## [Your assignment]
Write each record again exactly as it stands.

[Collected data]
== Segment start ==

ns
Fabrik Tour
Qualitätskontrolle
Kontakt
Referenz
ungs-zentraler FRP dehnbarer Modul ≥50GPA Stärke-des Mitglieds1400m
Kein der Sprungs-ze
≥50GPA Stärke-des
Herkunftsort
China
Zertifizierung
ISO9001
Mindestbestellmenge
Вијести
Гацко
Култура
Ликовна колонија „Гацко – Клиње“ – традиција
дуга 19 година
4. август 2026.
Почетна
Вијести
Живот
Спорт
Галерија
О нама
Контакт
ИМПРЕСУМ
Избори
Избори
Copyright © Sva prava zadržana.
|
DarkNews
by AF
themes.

== Segment end ==

## [Exercise solution]
ns
Fabrik Tour
Qualitätskontrolle
Kontakt
Referenz
ungs-zentraler FRP dehnbarer Modul ≥50GPA Stärke-des Mitglieds1400m
Kein der Sprungs-ze
≥50GPA Stärke-des
Herkunftsort
China
Zertifizierung
ISO9001
Mindestbestellmenge
Вијести
Гацко
Култура
Ликовна колонија „Гацко – Клиње“ – традиција
дуга 19 година
4. август 2026.
Почетна
Вијести
Живот
Спорт
Галерија
О нама
Контакт
ИМПРЕСУМ
Избори
Избори
Copyright © Sva prava zadržana.
|
DarkNews
by AF
themes.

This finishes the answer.